4. Because I never seem to have enough time to plan my holidays as well as I would like I never seem to find out about a local event until I return from the holiday.  Personalised emails could be used to let holiday goers know what is happening before they actually arrive at their holiday destination.

5. I am increasingly seeing examples of shopping cart recovery emails (an email to tell a recipient they have left a product in their shopping cart) but what about adding a second cycle to these messages.  For instance if the recipient still hasn’t purchased 48 hours later, send an email to let them know how they can get help with their order or reminding them of the benefits of your service?

6. Moving away from campaign ideas, perhaps you could find out exactly what system your recipients receive their email messages on i.e. Outlook 2003.  This information could then be used to tailor your content accordingly, for example sending video content just to those people where you know it will work correctly.

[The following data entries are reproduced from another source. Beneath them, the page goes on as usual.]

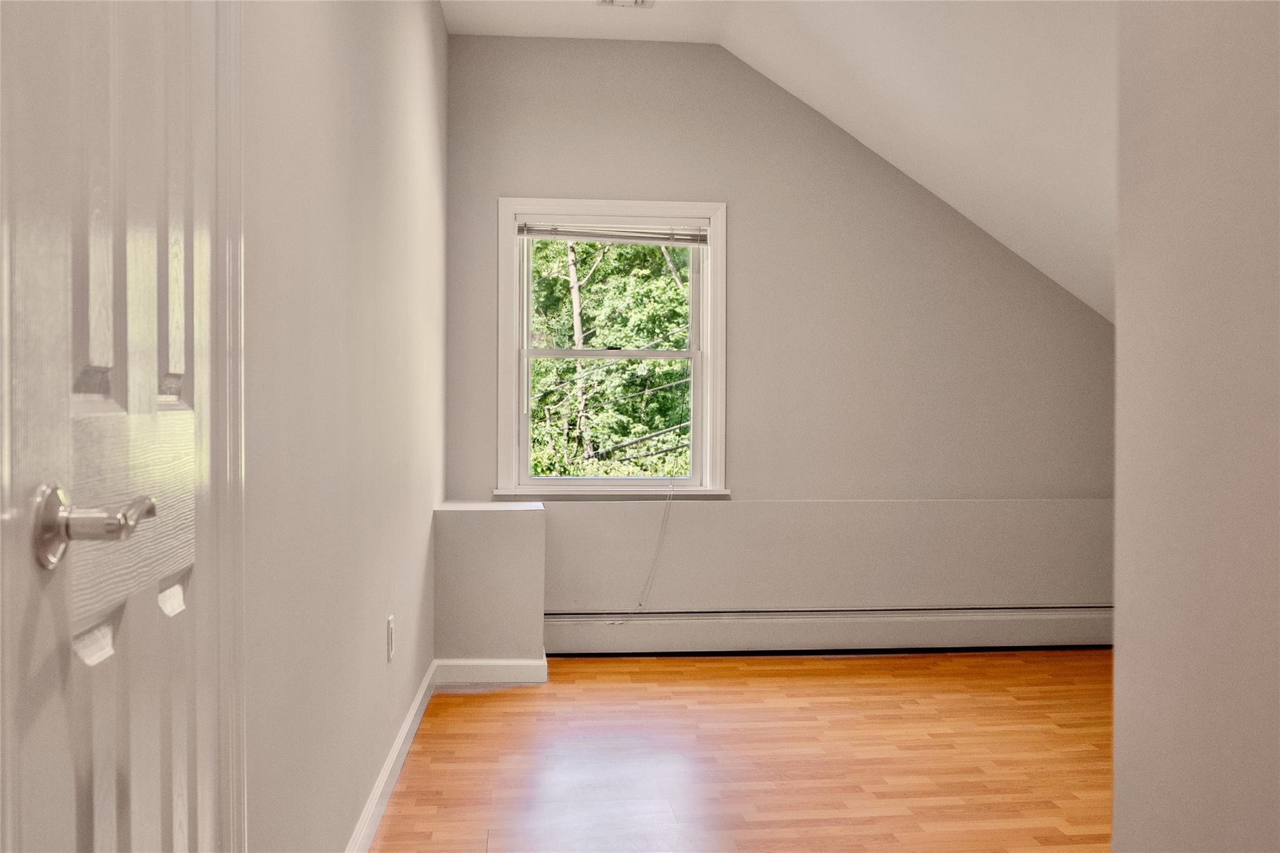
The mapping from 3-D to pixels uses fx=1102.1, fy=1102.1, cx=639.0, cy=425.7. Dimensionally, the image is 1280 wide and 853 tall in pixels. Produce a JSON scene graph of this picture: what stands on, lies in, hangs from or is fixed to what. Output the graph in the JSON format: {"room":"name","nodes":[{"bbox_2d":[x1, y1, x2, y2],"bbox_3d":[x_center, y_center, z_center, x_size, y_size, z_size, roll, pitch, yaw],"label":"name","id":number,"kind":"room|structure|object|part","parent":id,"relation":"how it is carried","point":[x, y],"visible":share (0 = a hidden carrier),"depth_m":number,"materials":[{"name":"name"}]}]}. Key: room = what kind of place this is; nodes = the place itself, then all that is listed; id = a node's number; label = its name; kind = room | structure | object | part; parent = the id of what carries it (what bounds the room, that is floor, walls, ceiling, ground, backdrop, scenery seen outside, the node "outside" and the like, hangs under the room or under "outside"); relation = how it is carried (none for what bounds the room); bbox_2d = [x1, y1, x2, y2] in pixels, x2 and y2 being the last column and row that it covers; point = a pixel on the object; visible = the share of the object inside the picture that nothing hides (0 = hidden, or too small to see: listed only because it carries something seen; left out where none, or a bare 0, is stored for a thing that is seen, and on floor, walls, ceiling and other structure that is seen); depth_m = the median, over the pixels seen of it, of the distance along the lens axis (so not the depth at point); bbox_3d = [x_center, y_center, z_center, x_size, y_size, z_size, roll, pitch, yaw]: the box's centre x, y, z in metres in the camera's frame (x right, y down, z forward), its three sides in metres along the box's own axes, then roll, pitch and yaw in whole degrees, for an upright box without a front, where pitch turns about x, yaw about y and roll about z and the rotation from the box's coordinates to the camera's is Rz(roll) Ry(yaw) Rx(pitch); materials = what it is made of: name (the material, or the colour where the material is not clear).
{"room":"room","nodes":[
{"label":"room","id":0,"kind":"room"},
{"bbox_2d":[238,0,446,852],"bbox_3d":[-0.692,-0.329,2.345,0.144,2.687,4.943,0,1,-5],"label":"left wall","id":1,"kind":"structure","parent":0,"point":[399,90],"depth_m":2.27,"materials":[{"name":"paint"}]},
{"bbox_2d":[0,0,228,852],"bbox_3d":[-0.494,-0.039,1.169,0.096,2.094,0.673,0,1,-5],"label":"door","id":2,"kind":"structure","parent":1,"relation":"in","point":[154,787],"depth_m":1.06,"materials":[{"name":"white paint"}]},
{"bbox_2d":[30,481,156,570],"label":"door handle","id":3,"kind":"object","parent":2,"relation":"attached to","point":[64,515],"visible":0.94,"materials":[{"name":"silver metal"}]},
{"bbox_3d":[-0.523,0.217,1.058,0.033,0.079,0.092,0,1,-5],"label":"panel","id":4,"kind":"part","parent":2,"relation":"part of","materials":[{"name":"white paint"}]},
{"bbox_3d":[-0.522,0.196,1.236,0.032,0.062,0.083,0,1,-5],"label":"panel","id":5,"kind":"part","parent":2,"relation":"part of","materials":[{"name":"white paint"}]},
{"bbox_2d":[213,0,246,852],"bbox_3d":[-0.558,-0.055,1.053,0.082,2.113,0.906,0,1,-5],"label":"door frame","id":6,"kind":"structure","parent":1,"relation":"attached to","point":[239,329],"depth_m":1.43,"materials":[{"name":"white paint"}]},
{"bbox_2d":[385,615,394,661],"bbox_3d":[-0.686,0.588,3.041,0.010,0.120,0.074,0,1,-5],"label":"wall socket","id":7,"kind":"object","parent":1,"relation":"attached to","point":[389,622],"visible":0.96,"depth_m":3.02,"materials":[{"name":"white plastic"}]},
{"bbox_2d":[344,659,438,852],"bbox_3d":[-0.647,0.947,2.664,0.016,0.092,3.201,0,1,-5],"label":"baseboard","id":8,"kind":"structure","parent":1,"relation":"attached to","point":[384,774],"depth_m":2.96,"materials":[{"name":"white paint"}]},
{"bbox_2d":[366,650,1113,852],"bbox_3d":[0.982,1.061,2.279,3.657,0.100,5.648,0,1,-5],"label":"floor","id":9,"kind":"structure","parent":0,"point":[710,667],"depth_m":3.29,"materials":[{"name":"brown wood"}]},
{"bbox_2d":[433,501,546,675],"bbox_3d":[-0.581,0.636,4.369,0.399,0.643,0.445,0,1,-5],"label":"wall ledge","id":10,"kind":"object","parent":9,"relation":"on","point":[512,525],"visible":0.95,"depth_m":4.16,"materials":[{"name":"paint"}]},
{"bbox_2d":[433,658,548,684],"bbox_3d":[-0.566,0.928,4.167,0.396,0.092,0.015,0,1,-5],"label":"baseboard","id":11,"kind":"structure","parent":10,"relation":"attached to","point":[469,665],"depth_m":4.16,"materials":[{"name":"white paint"}]},
{"bbox_2d":[442,38,1116,617],"bbox_3d":[0.836,-0.343,4.881,3.434,2.667,0.171,0,1,-5],"label":"back wall","id":12,"kind":"structure","parent":0,"point":[514,175],"depth_m":4.79,"materials":[{"name":"paint"}]},
{"bbox_2d":[495,196,728,497],"bbox_3d":[-0.115,-0.332,4.811,1.015,1.285,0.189,0,1,-5],"label":"window","id":13,"kind":"structure","parent":12,"relation":"in","point":[717,317],"depth_m":4.79,"materials":[{"name":"white paint"}]},
{"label":"sash","id":14,"kind":"part","parent":13,"relation":"part of","materials":[{"name":"white"}]},
{"bbox_2d":[516,221,708,245],"bbox_3d":[-0.108,-0.830,4.738,0.819,0.092,0.040,0,1,-5],"label":"window blind","id":15,"kind":"object","parent":13,"relation":"attached to","point":[572,235],"visible":0.97,"depth_m":4.73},
{"bbox_2d":[607,480,674,626],"bbox_3d":[-0.004,0.557,4.731,0.346,0.658,0.105,0,1,-5],"label":"blind cord","id":16,"kind":"object","parent":15,"relation":"hanging from","point":[622,622],"visible":0.98,"depth_m":4.75,"materials":[{"name":"white plastic"}]},
{"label":"sash","id":17,"kind":"part","parent":13,"relation":"part of","materials":[{"name":"white"}]},
{"bbox_2d":[543,605,1113,655],"bbox_3d":[0.929,0.885,4.802,2.903,0.183,0.069,0,1,-5],"label":"baseboard heater","id":18,"kind":"object","parent":12,"relation":"attached to","point":[582,630],"visible":0.86,"depth_m":4.76,"materials":[{"name":"white metal"}]},
{"bbox_2d":[443,0,1121,321],"bbox_3d":[0.760,-1.153,3.139,4.107,1.342,4.012,0,1,-5],"label":"ceiling","id":19,"kind":"structure","parent":0,"point":[845,55],"depth_m":3.99,"materials":[{"name":"white paint"}]},
{"bbox_2d":[595,0,654,6],"bbox_3d":[-0.051,-1.626,4.137,0.223,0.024,0.237,0,1,-5],"label":"ceiling vent","id":20,"kind":"object","parent":19,"relation":"attached to","point":[612,0],"visible":0.99,"depth_m":4.22,"materials":[{"name":"white metal"}]},
{"bbox_2d":[1112,0,1279,852],"bbox_3d":[1.057,-0.288,0.620,0.137,2.654,2.858,0,1,-5],"label":"wall","id":21,"kind":"structure","parent":0,"point":[1125,720],"depth_m":1.74,"materials":[{"name":"paint"}]},
{"label":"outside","id":22,"kind":"structure","parent":0,"visible":0},
{"label":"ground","id":23,"kind":"structure","parent":22,"visible":0},
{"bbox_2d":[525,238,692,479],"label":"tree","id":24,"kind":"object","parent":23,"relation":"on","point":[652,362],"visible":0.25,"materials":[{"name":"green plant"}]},
{"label":"tree trunk","id":25,"kind":"part","parent":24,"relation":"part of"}
]}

7. Local government or utility providers could give each customer their own email address (housenumber@streetname.com).  This could remain with the property and ensures you always have the correct email address for the property.

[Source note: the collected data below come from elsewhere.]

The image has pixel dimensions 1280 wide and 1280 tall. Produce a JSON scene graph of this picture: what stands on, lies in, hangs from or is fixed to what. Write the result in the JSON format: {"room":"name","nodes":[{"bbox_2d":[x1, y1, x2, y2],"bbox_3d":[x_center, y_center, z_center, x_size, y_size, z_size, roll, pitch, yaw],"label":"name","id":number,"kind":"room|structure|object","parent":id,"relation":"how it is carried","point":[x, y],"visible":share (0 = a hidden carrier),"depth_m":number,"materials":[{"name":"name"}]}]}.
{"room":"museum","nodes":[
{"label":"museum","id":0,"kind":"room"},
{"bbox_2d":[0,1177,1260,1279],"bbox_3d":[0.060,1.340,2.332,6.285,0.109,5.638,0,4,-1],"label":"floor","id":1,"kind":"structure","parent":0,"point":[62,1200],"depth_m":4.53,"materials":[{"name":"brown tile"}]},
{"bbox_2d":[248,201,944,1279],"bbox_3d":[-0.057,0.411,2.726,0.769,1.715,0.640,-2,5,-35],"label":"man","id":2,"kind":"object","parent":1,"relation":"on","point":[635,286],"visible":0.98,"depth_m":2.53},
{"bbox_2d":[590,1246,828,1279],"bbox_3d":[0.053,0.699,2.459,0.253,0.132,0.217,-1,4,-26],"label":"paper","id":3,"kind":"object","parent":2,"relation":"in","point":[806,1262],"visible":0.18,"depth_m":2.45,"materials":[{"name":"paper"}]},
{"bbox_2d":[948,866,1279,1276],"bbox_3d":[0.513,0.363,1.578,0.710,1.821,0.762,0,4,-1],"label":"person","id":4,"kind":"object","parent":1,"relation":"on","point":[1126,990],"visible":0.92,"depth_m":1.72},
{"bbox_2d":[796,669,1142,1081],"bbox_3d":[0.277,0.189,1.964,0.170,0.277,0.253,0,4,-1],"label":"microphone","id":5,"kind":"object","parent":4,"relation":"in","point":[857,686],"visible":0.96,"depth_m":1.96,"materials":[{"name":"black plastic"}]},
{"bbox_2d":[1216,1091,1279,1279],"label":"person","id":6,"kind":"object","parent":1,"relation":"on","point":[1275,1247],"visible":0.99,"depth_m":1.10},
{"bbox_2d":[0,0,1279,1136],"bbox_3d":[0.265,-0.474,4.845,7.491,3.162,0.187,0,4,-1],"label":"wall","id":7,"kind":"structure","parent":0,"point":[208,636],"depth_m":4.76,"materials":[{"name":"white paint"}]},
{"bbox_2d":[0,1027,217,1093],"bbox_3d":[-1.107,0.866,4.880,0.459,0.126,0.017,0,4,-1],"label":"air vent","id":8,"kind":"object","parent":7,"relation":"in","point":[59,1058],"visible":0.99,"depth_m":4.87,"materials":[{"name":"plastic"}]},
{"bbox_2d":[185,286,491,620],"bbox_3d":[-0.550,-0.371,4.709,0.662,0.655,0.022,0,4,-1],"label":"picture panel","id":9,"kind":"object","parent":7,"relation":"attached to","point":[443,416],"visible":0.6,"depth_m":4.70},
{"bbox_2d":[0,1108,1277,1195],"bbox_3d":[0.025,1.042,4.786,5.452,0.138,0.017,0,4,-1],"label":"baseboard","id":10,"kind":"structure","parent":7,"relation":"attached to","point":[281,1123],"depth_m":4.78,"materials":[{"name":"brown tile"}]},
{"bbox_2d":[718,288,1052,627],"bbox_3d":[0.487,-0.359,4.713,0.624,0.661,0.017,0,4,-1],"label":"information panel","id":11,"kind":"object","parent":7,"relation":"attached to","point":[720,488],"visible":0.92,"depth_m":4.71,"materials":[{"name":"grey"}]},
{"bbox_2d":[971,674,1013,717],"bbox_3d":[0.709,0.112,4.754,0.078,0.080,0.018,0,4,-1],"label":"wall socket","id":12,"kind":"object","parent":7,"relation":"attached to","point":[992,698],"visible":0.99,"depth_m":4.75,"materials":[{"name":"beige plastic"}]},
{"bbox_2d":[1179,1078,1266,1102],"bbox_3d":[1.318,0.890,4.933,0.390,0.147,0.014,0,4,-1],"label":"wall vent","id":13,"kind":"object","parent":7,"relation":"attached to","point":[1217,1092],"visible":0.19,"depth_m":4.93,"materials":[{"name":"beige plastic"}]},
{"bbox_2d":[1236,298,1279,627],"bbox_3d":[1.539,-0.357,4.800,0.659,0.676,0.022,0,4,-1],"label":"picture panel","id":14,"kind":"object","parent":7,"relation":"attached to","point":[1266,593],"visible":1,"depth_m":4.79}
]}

8. In the B2B sector you could ask your subscribers to create a folder just to put your businesses emails into (and provide instructions on how to ensure your messages filter into the folder).  In this way your company name and industry expertise will be easy to find whenever your customer or prospects need it.

Hopefully my eight “ideas” above will have given you some food for thought.  What innovations are you planning on adding to your email program this year?